[Opening Data for the task section]

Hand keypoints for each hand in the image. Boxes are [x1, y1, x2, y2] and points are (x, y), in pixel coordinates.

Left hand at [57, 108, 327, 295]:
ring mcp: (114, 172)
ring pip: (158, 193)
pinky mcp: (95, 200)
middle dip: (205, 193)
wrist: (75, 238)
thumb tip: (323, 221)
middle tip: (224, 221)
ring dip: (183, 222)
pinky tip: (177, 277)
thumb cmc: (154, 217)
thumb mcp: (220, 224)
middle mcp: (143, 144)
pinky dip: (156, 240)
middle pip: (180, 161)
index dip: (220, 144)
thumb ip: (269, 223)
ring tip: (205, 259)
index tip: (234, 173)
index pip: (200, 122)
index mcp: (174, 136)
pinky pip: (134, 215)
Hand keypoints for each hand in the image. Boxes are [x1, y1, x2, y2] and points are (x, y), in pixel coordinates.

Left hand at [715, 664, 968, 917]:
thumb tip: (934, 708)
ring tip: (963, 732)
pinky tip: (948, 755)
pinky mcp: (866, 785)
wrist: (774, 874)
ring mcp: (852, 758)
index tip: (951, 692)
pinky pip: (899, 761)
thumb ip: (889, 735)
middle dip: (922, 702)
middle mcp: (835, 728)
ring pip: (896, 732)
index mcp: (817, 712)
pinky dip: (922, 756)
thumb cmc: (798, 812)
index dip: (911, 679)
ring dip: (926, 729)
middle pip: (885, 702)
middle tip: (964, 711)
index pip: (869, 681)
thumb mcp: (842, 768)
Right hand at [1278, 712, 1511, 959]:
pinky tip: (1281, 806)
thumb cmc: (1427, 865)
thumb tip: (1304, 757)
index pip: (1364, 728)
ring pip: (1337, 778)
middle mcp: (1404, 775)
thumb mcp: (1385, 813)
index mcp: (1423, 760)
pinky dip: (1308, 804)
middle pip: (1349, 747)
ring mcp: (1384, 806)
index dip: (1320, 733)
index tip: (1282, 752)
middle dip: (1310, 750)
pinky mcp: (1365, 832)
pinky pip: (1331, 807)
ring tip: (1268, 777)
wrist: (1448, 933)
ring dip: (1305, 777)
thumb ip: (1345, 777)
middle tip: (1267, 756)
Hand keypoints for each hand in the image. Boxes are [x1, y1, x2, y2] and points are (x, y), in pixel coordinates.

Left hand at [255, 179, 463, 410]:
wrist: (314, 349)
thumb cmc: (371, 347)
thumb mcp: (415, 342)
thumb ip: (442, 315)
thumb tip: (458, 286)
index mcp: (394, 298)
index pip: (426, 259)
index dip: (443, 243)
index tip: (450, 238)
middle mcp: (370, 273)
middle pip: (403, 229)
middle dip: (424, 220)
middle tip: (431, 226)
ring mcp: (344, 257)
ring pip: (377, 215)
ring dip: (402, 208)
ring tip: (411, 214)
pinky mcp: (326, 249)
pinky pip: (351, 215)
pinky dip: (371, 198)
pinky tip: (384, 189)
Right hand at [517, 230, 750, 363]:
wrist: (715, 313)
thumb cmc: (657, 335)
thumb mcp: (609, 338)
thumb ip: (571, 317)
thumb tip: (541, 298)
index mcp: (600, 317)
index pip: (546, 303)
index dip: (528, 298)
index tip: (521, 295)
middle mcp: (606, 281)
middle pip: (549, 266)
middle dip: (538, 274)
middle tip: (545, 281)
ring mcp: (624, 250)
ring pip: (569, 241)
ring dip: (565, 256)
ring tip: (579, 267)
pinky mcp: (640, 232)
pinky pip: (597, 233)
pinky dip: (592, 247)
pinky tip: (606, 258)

[Closing Data for the task section]

Problem details
Send back an exact copy of only the lines from the line with "thumb ip: (889, 735)" up to and including the line with "thumb ip: (442, 315)" in the data above.

Worked solution
thumb ip: (889, 735)
middle dip: (922, 702)
middle mcp: (835, 728)
ring pip: (896, 732)
index mcp: (817, 712)
pinky dip: (922, 756)
thumb cmc: (798, 812)
index dip: (911, 679)
ring dip: (926, 729)
middle pip: (885, 702)
middle tip: (964, 711)
index pip: (869, 681)
thumb mcp: (842, 768)
Right hand at [1278, 712, 1511, 959]:
pinky tip: (1281, 806)
thumb cmc: (1427, 865)
thumb tip: (1304, 757)
index pip: (1364, 728)
ring pip: (1337, 778)
middle mcp: (1404, 775)
thumb mcp: (1385, 813)
index mcp: (1423, 760)
pinky dip: (1308, 804)
middle pip: (1349, 747)
ring mcp: (1384, 806)
index dip: (1320, 733)
index tip: (1282, 752)
middle dip: (1310, 750)
pinky mcp: (1365, 832)
pinky pip: (1331, 807)
ring tip: (1268, 777)
wrist: (1448, 933)
ring dip: (1305, 777)
thumb ip: (1345, 777)
middle tip: (1267, 756)
Hand keypoints for each hand in the image. Boxes are [x1, y1, x2, y2] and points are (x, y), in pixel coordinates.

Left hand at [255, 179, 463, 410]:
wrist: (314, 349)
thumb cmc: (371, 347)
thumb mcp: (415, 342)
thumb ip: (442, 315)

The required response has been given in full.